Ale
Usuario poco activo
Hola! Lo siguiente es el relato de un sueño que tuve durante mucho tiempo en mi época de adolescente. Hay algunas cosas agregadas o modificadas, pero en su mayoría es "real y fiel" a lo que soñaba. Espero sus opiniones
Abro los ojos. Quisiera decir que estoy de pie en un desierto, pero de hacerlo pecaría de falsedad pues aún en esos lugares desolados hay algo, vivo o muerto. Pero aquí, en este lugar al que volveré varias veces, la nada prevalece.
Como en la mayoría de los sueños, no hay color.
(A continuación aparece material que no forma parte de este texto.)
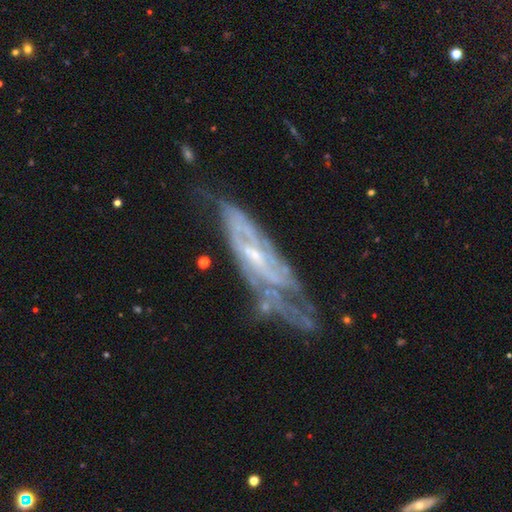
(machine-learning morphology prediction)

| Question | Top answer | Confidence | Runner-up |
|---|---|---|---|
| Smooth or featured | featured or disk | 78% | smooth (13%) |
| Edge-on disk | no | 72% | yes (28%) |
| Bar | no | 44% | weak (39%) |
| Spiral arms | yes | 76% | no (24%) |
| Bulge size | small | 61% | moderate (28%) |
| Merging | none | 41% | minor disturbance (26%) |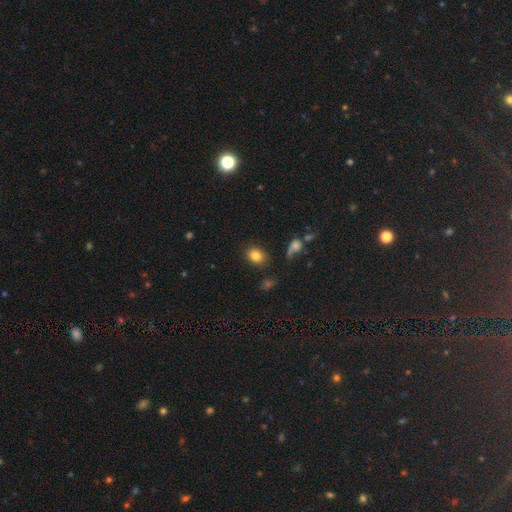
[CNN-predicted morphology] A smooth galaxy with no disk features (82%) that is round (53%).

Vote fractions:
- Smooth or featured? smooth: 82% / star or artifact: 10% / featured or disk: 8%
- How rounded? round: 53% / in between: 46% / cigar-shaped: 1%
- Merging? none: 82% / minor disturbance: 10% / major disturbance: 4% / merger: 4%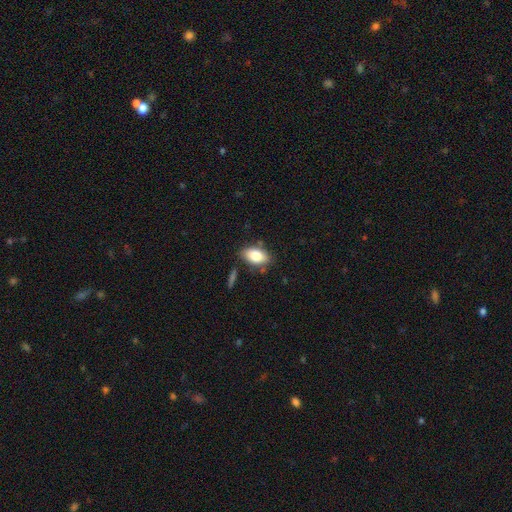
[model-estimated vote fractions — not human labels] Q: Smooth or featured?
A: smooth (82%); runner-up: featured or disk (11%)
Q: How rounded?
A: in between (91%); runner-up: round (7%)
Q: Merging?
A: none (78%); runner-up: minor disturbance (14%)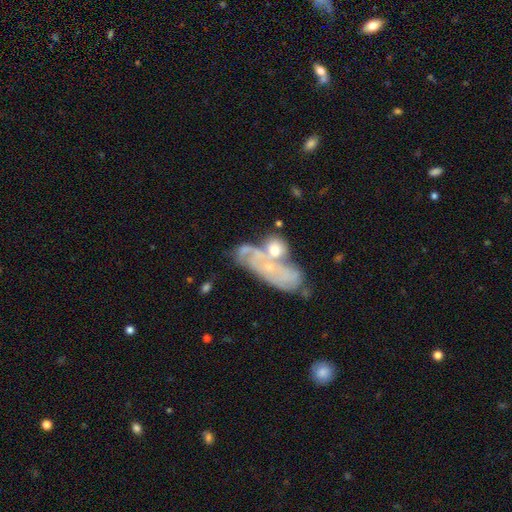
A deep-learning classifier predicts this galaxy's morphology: Smooth or featured: featured or disk — 64% (smooth — 27%)
Edge-on disk: no — 91% (yes — 9%)
Bar: no — 79% (weak — 16%)
Spiral arms: yes — 63% (no — 37%)
Bulge size: small — 59% (moderate — 26%)
Merging: merger — 42% (none — 28%)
Hay un arriba, que no llamo cielo. ¿Cómo podría dar a ese nombre a un lienzo en blanco? Hay un abajo. Le digo suelo, aunque parece idéntico a la superficie por sobre mi cabeza. Hay un horizonte. Y hay luz, la cual no proyecta sombra.
Algo llama mi atención. Volteo para mirar y encontrarme con las figuras. Nunca recordaré cuántas son, ni sabré quiénes son. El tiempo me hará pensar en sus nombres.
Están borrosas. Se van, se alejan. Y yo deseo estar ahí, a su lado. No quiero estar solo.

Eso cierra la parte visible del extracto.